Data excerpts:
──────────

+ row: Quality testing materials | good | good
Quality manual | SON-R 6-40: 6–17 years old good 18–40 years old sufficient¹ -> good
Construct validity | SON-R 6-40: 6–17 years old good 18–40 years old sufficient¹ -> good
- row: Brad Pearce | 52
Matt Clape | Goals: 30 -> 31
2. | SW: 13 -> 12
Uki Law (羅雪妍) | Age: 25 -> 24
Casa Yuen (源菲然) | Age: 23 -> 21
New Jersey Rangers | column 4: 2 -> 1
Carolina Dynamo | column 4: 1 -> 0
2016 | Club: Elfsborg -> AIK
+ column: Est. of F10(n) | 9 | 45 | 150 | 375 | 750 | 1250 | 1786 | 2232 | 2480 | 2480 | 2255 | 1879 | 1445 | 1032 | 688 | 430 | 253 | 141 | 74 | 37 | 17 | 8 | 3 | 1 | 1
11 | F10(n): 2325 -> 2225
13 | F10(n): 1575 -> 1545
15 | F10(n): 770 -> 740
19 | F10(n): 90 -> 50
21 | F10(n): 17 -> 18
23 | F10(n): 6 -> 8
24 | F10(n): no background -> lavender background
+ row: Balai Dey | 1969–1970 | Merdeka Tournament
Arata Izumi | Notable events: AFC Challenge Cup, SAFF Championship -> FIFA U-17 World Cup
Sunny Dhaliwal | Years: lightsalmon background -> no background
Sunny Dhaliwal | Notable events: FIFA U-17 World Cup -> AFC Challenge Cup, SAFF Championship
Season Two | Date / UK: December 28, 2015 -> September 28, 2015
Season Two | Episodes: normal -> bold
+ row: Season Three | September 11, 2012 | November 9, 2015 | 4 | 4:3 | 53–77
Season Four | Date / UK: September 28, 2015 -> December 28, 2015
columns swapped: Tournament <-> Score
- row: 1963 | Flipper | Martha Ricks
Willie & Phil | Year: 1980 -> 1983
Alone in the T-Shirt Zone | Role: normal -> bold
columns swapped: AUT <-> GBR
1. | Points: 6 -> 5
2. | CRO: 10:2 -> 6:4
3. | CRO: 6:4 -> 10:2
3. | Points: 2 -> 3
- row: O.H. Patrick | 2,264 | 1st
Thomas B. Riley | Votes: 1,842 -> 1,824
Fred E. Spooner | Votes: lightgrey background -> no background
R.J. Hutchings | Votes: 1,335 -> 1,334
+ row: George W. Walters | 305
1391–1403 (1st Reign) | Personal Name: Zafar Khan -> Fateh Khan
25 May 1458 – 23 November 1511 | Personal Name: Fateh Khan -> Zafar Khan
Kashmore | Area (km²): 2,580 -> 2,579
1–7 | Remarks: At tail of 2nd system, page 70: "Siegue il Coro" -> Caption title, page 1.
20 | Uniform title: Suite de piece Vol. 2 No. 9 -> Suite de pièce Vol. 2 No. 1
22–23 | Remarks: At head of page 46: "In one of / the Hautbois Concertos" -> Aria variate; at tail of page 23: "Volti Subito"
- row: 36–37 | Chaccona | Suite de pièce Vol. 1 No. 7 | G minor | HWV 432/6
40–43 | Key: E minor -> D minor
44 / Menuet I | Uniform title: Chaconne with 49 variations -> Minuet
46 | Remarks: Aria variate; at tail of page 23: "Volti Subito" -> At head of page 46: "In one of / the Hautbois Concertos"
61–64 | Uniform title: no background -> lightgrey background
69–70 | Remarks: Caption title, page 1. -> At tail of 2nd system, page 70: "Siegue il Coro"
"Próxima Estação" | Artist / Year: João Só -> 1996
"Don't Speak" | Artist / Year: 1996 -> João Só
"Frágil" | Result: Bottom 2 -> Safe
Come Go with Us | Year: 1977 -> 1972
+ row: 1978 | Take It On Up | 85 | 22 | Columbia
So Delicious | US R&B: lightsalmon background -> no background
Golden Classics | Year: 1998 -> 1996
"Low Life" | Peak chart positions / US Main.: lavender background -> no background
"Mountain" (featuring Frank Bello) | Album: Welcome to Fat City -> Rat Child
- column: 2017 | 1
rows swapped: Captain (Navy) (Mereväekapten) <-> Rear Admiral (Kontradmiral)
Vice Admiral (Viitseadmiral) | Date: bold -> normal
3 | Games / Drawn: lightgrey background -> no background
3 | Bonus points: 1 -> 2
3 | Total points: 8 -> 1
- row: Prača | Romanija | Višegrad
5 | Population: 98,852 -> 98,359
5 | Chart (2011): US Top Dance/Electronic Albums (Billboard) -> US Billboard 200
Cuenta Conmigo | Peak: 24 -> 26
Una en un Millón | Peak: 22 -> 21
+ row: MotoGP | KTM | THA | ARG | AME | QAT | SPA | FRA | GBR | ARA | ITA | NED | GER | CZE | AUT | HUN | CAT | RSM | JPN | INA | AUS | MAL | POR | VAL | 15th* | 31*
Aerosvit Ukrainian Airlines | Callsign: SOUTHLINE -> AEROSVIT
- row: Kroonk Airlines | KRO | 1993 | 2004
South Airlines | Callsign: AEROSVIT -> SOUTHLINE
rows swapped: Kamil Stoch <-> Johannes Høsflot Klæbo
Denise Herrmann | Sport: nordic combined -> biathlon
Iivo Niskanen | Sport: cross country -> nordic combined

──────────

#### [Goal]
Reproduce all of the records above word for word, keeping each line as it appears.

#### [Response to this exercise]
+ row: Quality testing materials | good | good
Quality manual | SON-R 6-40: 6–17 years old good 18–40 years old sufficient¹ -> good
Construct validity | SON-R 6-40: 6–17 years old good 18–40 years old sufficient¹ -> good
- row: Brad Pearce | 52
Matt Clape | Goals: 30 -> 31
2. | SW: 13 -> 12
Uki Law (羅雪妍) | Age: 25 -> 24
Casa Yuen (源菲然) | Age: 23 -> 21
New Jersey Rangers | column 4: 2 -> 1
Carolina Dynamo | column 4: 1 -> 0
2016 | Club: Elfsborg -> AIK
+ column: Est. of F10(n) | 9 | 45 | 150 | 375 | 750 | 1250 | 1786 | 2232 | 2480 | 2480 | 2255 | 1879 | 1445 | 1032 | 688 | 430 | 253 | 141 | 74 | 37 | 17 | 8 | 3 | 1 | 1
11 | F10(n): 2325 -> 2225
13 | F10(n): 1575 -> 1545
15 | F10(n): 770 -> 740
19 | F10(n): 90 -> 50
21 | F10(n): 17 -> 18
23 | F10(n): 6 -> 8
24 | F10(n): no background -> lavender background
+ row: Balai Dey | 1969–1970 | Merdeka Tournament
Arata Izumi | Notable events: AFC Challenge Cup, SAFF Championship -> FIFA U-17 World Cup
Sunny Dhaliwal | Years: lightsalmon background -> no background
Sunny Dhaliwal | Notable events: FIFA U-17 World Cup -> AFC Challenge Cup, SAFF Championship
Season Two | Date / UK: December 28, 2015 -> September 28, 2015
Season Two | Episodes: normal -> bold
+ row: Season Three | September 11, 2012 | November 9, 2015 | 4 | 4:3 | 53–77
Season Four | Date / UK: September 28, 2015 -> December 28, 2015
columns swapped: Tournament <-> Score
- row: 1963 | Flipper | Martha Ricks
Willie & Phil | Year: 1980 -> 1983
Alone in the T-Shirt Zone | Role: normal -> bold
columns swapped: AUT <-> GBR
1. | Points: 6 -> 5
2. | CRO: 10:2 -> 6:4
3. | CRO: 6:4 -> 10:2
3. | Points: 2 -> 3
- row: O.H. Patrick | 2,264 | 1st
Thomas B. Riley | Votes: 1,842 -> 1,824
Fred E. Spooner | Votes: lightgrey background -> no background
R.J. Hutchings | Votes: 1,335 -> 1,334
+ row: George W. Walters | 305
1391–1403 (1st Reign) | Personal Name: Zafar Khan -> Fateh Khan
25 May 1458 – 23 November 1511 | Personal Name: Fateh Khan -> Zafar Khan
Kashmore | Area (km²): 2,580 -> 2,579
1–7 | Remarks: At tail of 2nd system, page 70: "Siegue il Coro" -> Caption title, page 1.
20 | Uniform title: Suite de piece Vol. 2 No. 9 -> Suite de pièce Vol. 2 No. 1
22–23 | Remarks: At head of page 46: "In one of / the Hautbois Concertos" -> Aria variate; at tail of page 23: "Volti Subito"
- row: 36–37 | Chaccona | Suite de pièce Vol. 1 No. 7 | G minor | HWV 432/6
40–43 | Key: E minor -> D minor
44 / Menuet I | Uniform title: Chaconne with 49 variations -> Minuet
46 | Remarks: Aria variate; at tail of page 23: "Volti Subito" -> At head of page 46: "In one of / the Hautbois Concertos"
61–64 | Uniform title: no background -> lightgrey background
69–70 | Remarks: Caption title, page 1. -> At tail of 2nd system, page 70: "Siegue il Coro"
"Próxima Estação" | Artist / Year: João Só -> 1996
"Don't Speak" | Artist / Year: 1996 -> João Só
"Frágil" | Result: Bottom 2 -> Safe
Come Go with Us | Year: 1977 -> 1972
+ row: 1978 | Take It On Up | 85 | 22 | Columbia
So Delicious | US R&B: lightsalmon background -> no background
Golden Classics | Year: 1998 -> 1996
"Low Life" | Peak chart positions / US Main.: lavender background -> no background
"Mountain" (featuring Frank Bello) | Album: Welcome to Fat City -> Rat Child
- column: 2017 | 1
rows swapped: Captain (Navy) (Mereväekapten) <-> Rear Admiral (Kontradmiral)
Vice Admiral (Viitseadmiral) | Date: bold -> normal
3 | Games / Drawn: lightgrey background -> no background
3 | Bonus points: 1 -> 2
3 | Total points: 8 -> 1
- row: Prača | Romanija | Višegrad
5 | Population: 98,852 -> 98,359
5 | Chart (2011): US Top Dance/Electronic Albums (Billboard) -> US Billboard 200
Cuenta Conmigo | Peak: 24 -> 26
Una en un Millón | Peak: 22 -> 21
+ row: MotoGP | KTM | THA | ARG | AME | QAT | SPA | FRA | GBR | ARA | ITA | NED | GER | CZE | AUT | HUN | CAT | RSM | JPN | INA | AUS | MAL | POR | VAL | 15th* | 31*
Aerosvit Ukrainian Airlines | Callsign: SOUTHLINE -> AEROSVIT
- row: Kroonk Airlines | KRO | 1993 | 2004
South Airlines | Callsign: AEROSVIT -> SOUTHLINE
rows swapped: Kamil Stoch <-> Johannes Høsflot Klæbo
Denise Herrmann | Sport: nordic combined -> biathlon
Iivo Niskanen | Sport: cross country -> nordic combined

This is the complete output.